*** Opening of Passage for review ***
The first thing to notice in the Cell code is the presence of the UserId and GroupId type definitions. In a relational database every entity in the application's domain is usually identified by an integer or sometimes a string while in OOP every entity type is usually mapped to a class that contains all the entity's attributes. In Cell, on the other hand, the recommended approach is to define a custom type like UserId whose sole purpose is to identify an entity of a specific type, but to store all its attributes using relations. Doing so provides a modicum of type safety, makes the code more readable, and most importantly allows us to define functions and methods that are polymorphic on the entity type, just like in OOP, while at the same taking advantage of the benefits provided by relations (more on that later). That's made possible by the fact that in Cell, unlike in SQL, the attributes/columns of a relation can be of any user-defined type.

The UserId and GroupId type definitions may look a bit strange to you if you're not familiar with functional programming: everything is explained in detail in the chapters on data and types, but for now just think of them as records/structs/classes with a single anonymous and public field of type Int.

Entities, attributes and methods

The first line in the body of OnlineForum is the declaration of the member variable next_id, which is just a counter that is read and incremented every time we need to create a new user or chat group id. Nothing new there. The lines that follow are more interesting: they declare the data structures that hold basic information about users:

user(UserId)
  username       : String [unique],
  signup_date    : Date,
  first_name     : String,
  last_name      : String,
  date_of_birth? : Date;

The above declaration makes use of a lot of syntactic sugar. Without it, it would look like this:

  user(UserId);

  username(UserId, String) [key: 0, key: 1];

  signup_date(UserId, Date)  [key: 0];
  first_name(UserId, String) [key: 0];
  last_name(UserId, String)  [key: 0];

  date_of_birth(UserId, Date) [key: 0];

Let's examine the "unsweetened" version first. In the SQL version of the schema, we have a single table that stores all the attributes of a user. In Cell, every attribute is stored in a separate relation. The first relation, user, is a unary relation, that is, a set. It simply contains the identifiers of all registered users. The other five relations, username, signup_date, first_name, last_name and date_of_birth, are binary relations, each of which stores a single attribute of the user entity. That is, while in SQL all the information about a user is stored in a single record of the USERS table as shown here:

the same data in Cell is split among six different relations:

Note that while in SQL each column/argument of a relation is named, in Cell arguments are only identified by their position.

The reasons for splitting into atomic pieces the information that in an SQL database would be contained in a single record/row will be discussed elsewhere, but one minor benefit is that it makes accessing the attributes of a given entity syntactically more convenient. As an example, this is how you can define a method that generates the complete name of a user by concatenating their first and last name:

using OnlineForum {
  String full_name(UserId u) = first_name(u) & " " & last_name(u);
}

The syntax first_name(u) looks exactly like a function or method call, and is not that different from the u.first_name() or u.first_name syntax used in conventional languages, and certainly terser than the SELECT FIRST_NAME FROM USERS WHERE ID = AN_ID used in SQL.
*** Close of Passage for review ***
**What to work on:**
A) In the passage on Cell relations, how are the arguments of a relation identified in Cell?
B) Please continue the passage on Cell relations from where it stops.
*** Opening of Exercise data ***
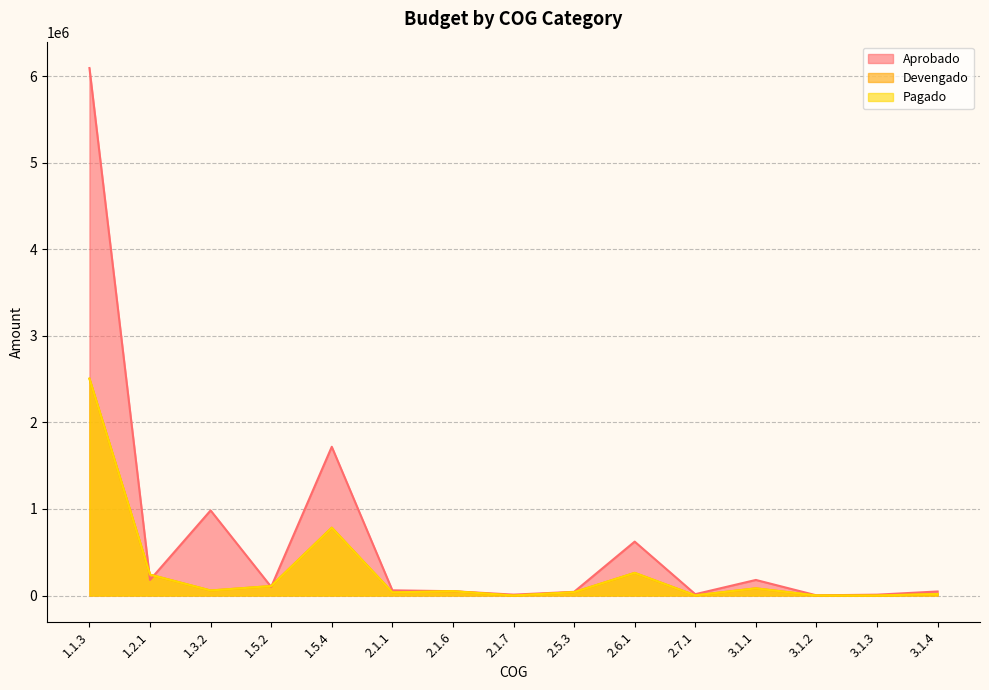

Which series ends up on top after the final intersection of Devengado and Aprobado?

Aprobado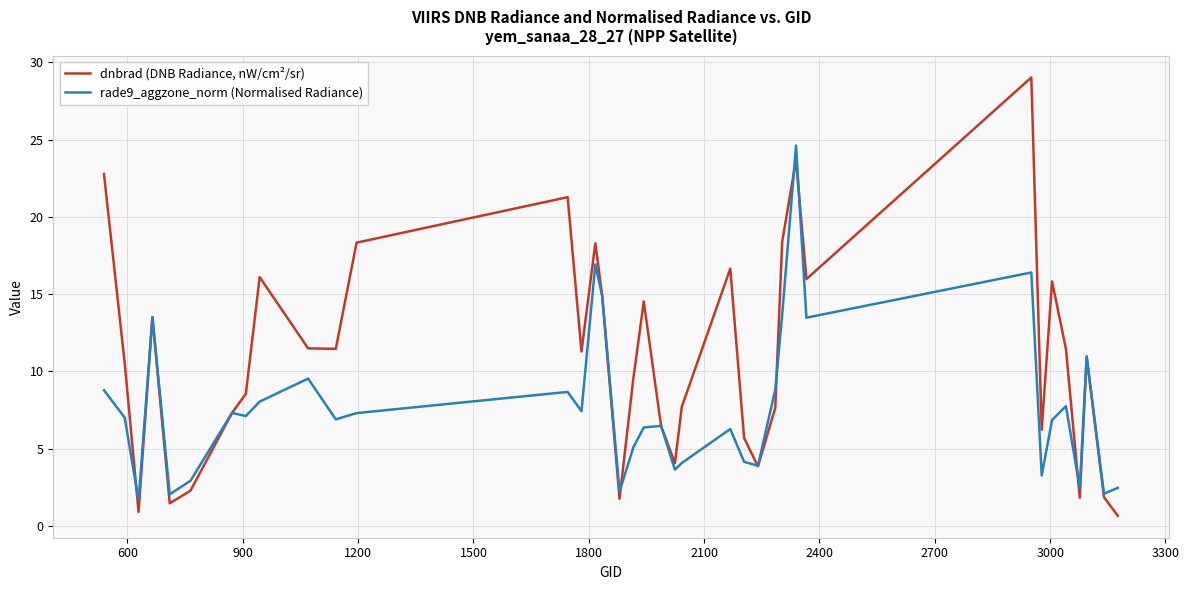

Rank the series by their maximum value, from lowest to highest.

rade9_aggzone_norm (Normalised Radiance), dnbrad (DNB Radiance, nW/cm²/sr)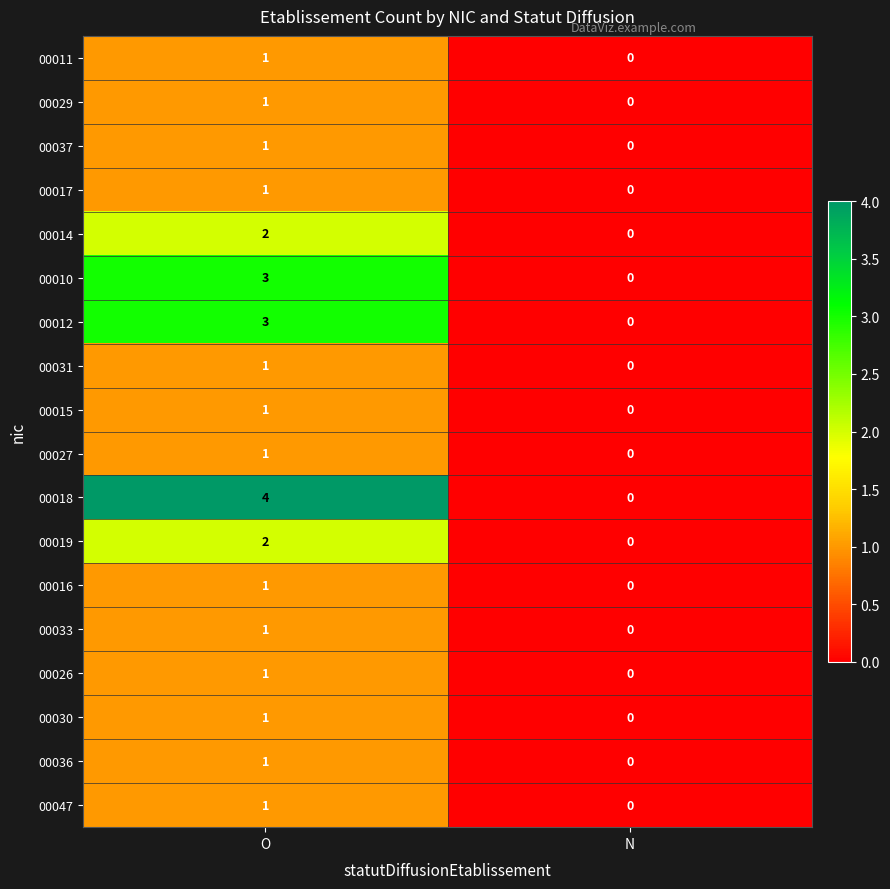

The 00030 series shows 0 at N. True or false?

True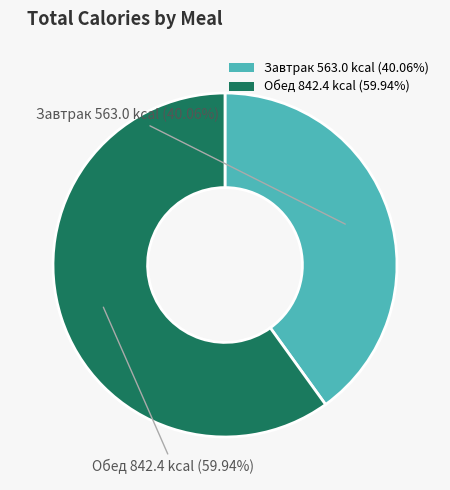

The Обед slice represents 68% of the pie. True or false?

False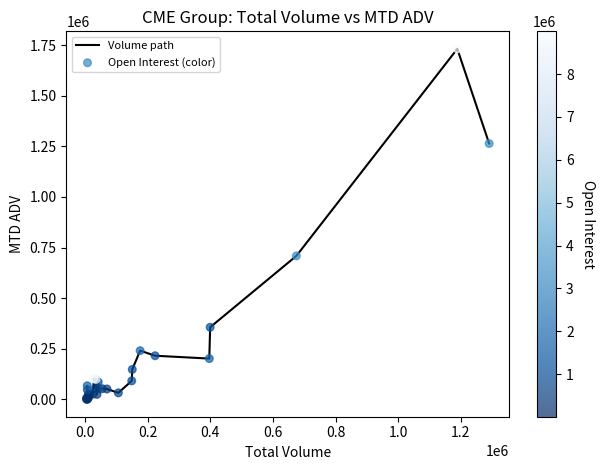

What is the maximum value shown in the chart?

1731371.9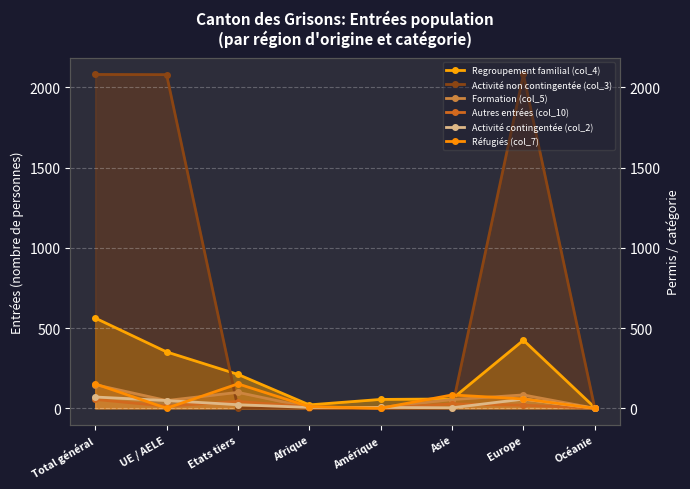

Is it true that Réfugiés (col_7) equals 81 at UE / AELE?

False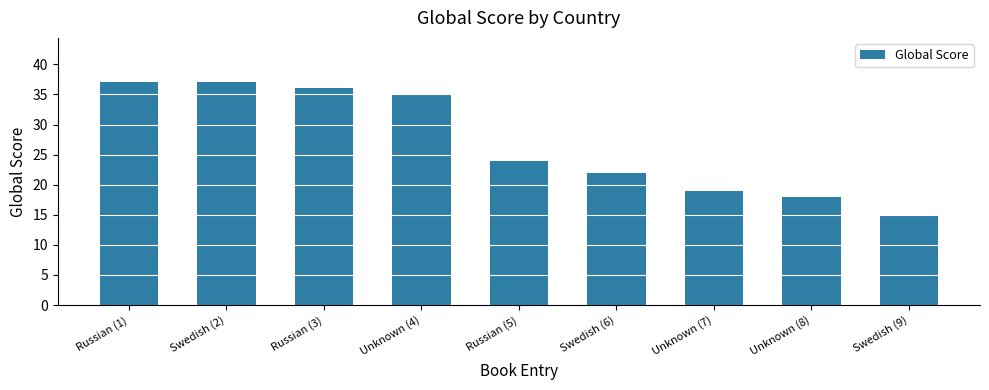

What is the value of the 4th bar from the left?

35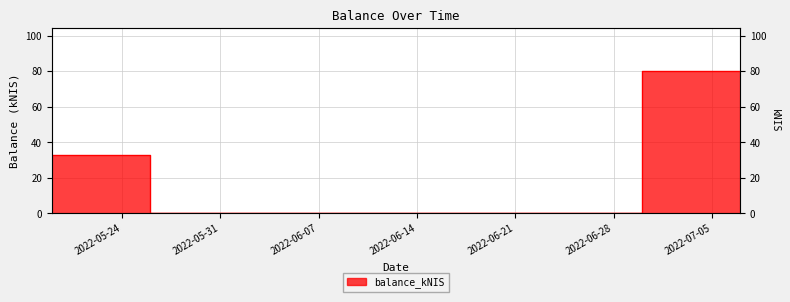

The value at 2022-06-30 is 50.6. True or false?

False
*** Close of Exercise data ***
**Numbered answers:**
A) Only by their position.

B)
Methods in Cell are just normal functions which are given access to the state of an automaton. They are declared inside a using block, as shown above. Such a block can of course contain any number of methods. Functions and methods in Cell have no side effects, just like in any other pure functional language. They do not modify the state of the program, and they cannot do any I/O: their only purpose is to compute and return a value. The state of an automaton can be mutated, as we'll see later, but any code that does so is kept separate from the rest.

Keys and searches

The [key: 0] in the declaration of signup_date, first_name, last_name and date_of_birth just states that values in the first column of those binary relation have to be unique. In other words, you can only associate a single sign-up date, name, surname or date of birth to each user identifier. An update that violates any of the above integrity constraints is simply aborted, and all the changes it has made to the state of the automaton instance are rolled back, just like in relational databases.

The username relation has two keys, one for each column, which means that not only each person can only have a single username, but also each username has to be unique, that is, it can be associated with only one user.

Being able to declaratively enforce the fact that an attribute cannot have the same value for two different entities is one of the many advantages provided by the relational model. Another, more important one, is that you can efficiently search your dataset on any attribute without having to write any extra code. If you wanted, for instance, to write a method that returns the identifiers of all users who signed up on a given date, you could do it like this:

using OnlineForum {
  [UserId] users_who_signed_up_on(Date d) = [u : u <- signup_date(?, d)];
}

The signup_date(?, d) expression iterates (loosely speaking) through all the entries in signup_date whose second argument is equal to d. The first result is produced in constant time, O(1), (it's basically a hashtable lookup) and retrieving each subsequent result is, in terms of efficiency, pretty much like iterating through the elements of a list. Searches can be performed, with the same efficiency, on any attribute of the relation, or any combination of them in the case of ternary relations, which we'll examine later.

Syntactic sugar

Let's now go back to the syntactically sugared version of the schema/automaton. The following declaration:

user(UserId)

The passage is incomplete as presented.